Remembrance is an important part of history. Here are two poems. The first is written by an Armenian poet, Siamanto (1878-1915), who was killed by Turkish security agents.

"And the spirits of all the dead, tonight,
Through my own eyes and soul,
Are awaiting the dawning of the light,
So that, to humanize the cruelty
Of our inhuman lives,
Perhaps from above a drop of light
May fall upon the murdered and the murderer alike."

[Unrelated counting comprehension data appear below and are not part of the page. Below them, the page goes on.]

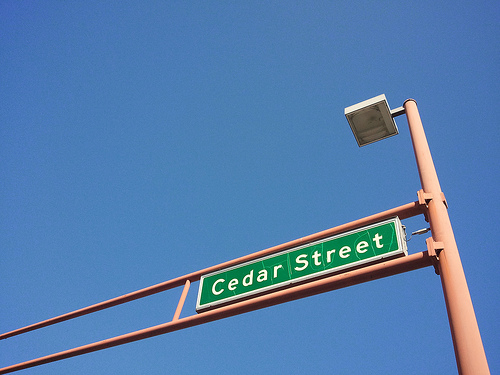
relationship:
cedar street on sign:
[208, 222, 389, 294] [193, 213, 412, 314]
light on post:
[336, 92, 403, 152] [396, 90, 480, 330]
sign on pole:
[193, 213, 412, 314] [396, 90, 480, 330]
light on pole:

More than 80 years later, New Jersey-born Armenian-American poet Peter Balakian gives voice in his poetry collection Sad Days of Light (Carnegie Mellon Press) to memories of his Armenian grandparents and other family members who survived the 1915 genocide. With a mixture of emotions from rage to love, he records his story and that of the Armenian people. In the following poem, he traces his grandmother's terrible ordeal as she was driven from her ancestral home.

Road to Aleppo, 1915

There must have
been a flame
like a leaf
eaten in the sun
that followed you.
A white light
that rose higher
than the mountain
and singed the corner
of your eye
when you turned
to find the screaming
trees dissolving
to the plain.
Even when the sun
dropped, there was a heat
like the ground
of needles stirring
up your legs,
and in a light
and dying wind
the throat of boys
droning like the sheep
beyond the hill
kept ringing
in your ears.
The silence
of the ground
filled the high
empty sky.
Your breath
like horizon
settled into black,
and you stuttered
every mile
to your daughter's
shorter step.
The moaning air
almost gone
filled inside
your dress.

Activities to do in class or home:

By Joyce Apsel, SPECIAL TO THE CITIZEN-TIMES

1. Discuss and write your reaction to these two poems in your diary. For more information on the history of the Armenians see: Faces---Armenia: World Cultures (available at www.cobblestonepub.com); Some of US Survived: The Story of an Armenian Boy, Kerop Bedousian(Farrar Strauss, 1978); The Road from Home: The Story of an Armenian Girl, David Kherdian(Greenwillow, 1979). For an Armenian American memoir see Black Dog of Fat, Peter Balakian (Broadway Books, 1997) and see The Armenian Genocide in Perspective and Denial and History by historian Richard G. Hovannisian. Access the web-site: www.armenian-genocide.org
2. The International Criminal Court is a new international body which has been established to prosecute perpetrators of crimes against humanity, genocide and other crimes. Research the history of the International Criminal Court. Do you think that creating such a court is a way to deter individuals from committing genocide and other atrocities in the future?
3."Sacred Spaces" Barsamian, the American-born son and grandson of Armenian genocide survivors, is an artist who creates pieces that symbolize the genocide, both the depths of its horrors and the miracle of survival. His mixed media exhibit of images and objects such as dried flowers, twigs and lace abandons "the traditional gallery format and (creates) an unexpected environment that engages people in a new way, not only to see my history, but to put it in context," he says.